_Set problem_
Quote word for word the entries below, starting with their first line and ending with the line that contains "scientific name: Aristolochia gigantea", including that line.

Collection entries
****************************************
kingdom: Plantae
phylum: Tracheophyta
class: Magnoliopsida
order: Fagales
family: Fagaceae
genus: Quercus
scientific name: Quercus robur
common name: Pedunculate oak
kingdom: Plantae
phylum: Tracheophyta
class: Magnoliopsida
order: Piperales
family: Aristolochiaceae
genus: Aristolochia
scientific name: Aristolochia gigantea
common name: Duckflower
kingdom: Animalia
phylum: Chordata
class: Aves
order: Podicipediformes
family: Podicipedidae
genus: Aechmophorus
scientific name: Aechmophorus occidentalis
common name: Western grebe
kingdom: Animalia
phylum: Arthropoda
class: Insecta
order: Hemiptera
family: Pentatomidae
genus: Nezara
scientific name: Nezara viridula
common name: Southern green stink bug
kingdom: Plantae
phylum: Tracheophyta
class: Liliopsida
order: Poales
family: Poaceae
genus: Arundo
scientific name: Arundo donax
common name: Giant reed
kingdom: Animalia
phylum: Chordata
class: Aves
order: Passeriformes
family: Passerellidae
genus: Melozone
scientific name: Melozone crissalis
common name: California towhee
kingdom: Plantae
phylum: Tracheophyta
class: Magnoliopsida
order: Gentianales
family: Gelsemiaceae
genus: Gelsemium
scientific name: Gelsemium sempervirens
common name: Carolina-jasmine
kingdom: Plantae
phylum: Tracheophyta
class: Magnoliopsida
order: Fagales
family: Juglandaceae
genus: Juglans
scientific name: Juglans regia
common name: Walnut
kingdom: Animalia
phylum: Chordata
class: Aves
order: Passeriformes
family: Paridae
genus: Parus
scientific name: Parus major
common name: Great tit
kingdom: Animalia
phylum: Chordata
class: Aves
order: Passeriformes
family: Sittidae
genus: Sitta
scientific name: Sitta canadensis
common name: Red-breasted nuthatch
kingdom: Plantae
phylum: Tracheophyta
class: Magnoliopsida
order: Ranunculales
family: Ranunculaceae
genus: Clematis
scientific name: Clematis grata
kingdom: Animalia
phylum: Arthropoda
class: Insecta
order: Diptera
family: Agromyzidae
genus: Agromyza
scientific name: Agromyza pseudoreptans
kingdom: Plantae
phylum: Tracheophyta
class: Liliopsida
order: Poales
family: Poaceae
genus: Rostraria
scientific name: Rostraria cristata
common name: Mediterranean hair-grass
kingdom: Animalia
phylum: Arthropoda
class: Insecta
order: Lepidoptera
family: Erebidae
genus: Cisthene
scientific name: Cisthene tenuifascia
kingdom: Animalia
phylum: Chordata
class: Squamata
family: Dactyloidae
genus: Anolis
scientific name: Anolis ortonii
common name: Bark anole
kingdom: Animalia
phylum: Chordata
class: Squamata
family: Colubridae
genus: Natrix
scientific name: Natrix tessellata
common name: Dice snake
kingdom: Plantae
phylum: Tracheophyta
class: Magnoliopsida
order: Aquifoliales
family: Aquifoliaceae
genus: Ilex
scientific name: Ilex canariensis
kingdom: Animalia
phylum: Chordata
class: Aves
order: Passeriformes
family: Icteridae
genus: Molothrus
****************************************
_Solution for this problem_
kingdom: Plantae
phylum: Tracheophyta
class: Magnoliopsida
order: Fagales
family: Fagaceae
genus: Quercus
scientific name: Quercus robur
common name: Pedunculate oak
kingdom: Plantae
phylum: Tracheophyta
class: Magnoliopsida
order: Piperales
family: Aristolochiaceae
genus: Aristolochia
scientific name: Aristolochia gigantea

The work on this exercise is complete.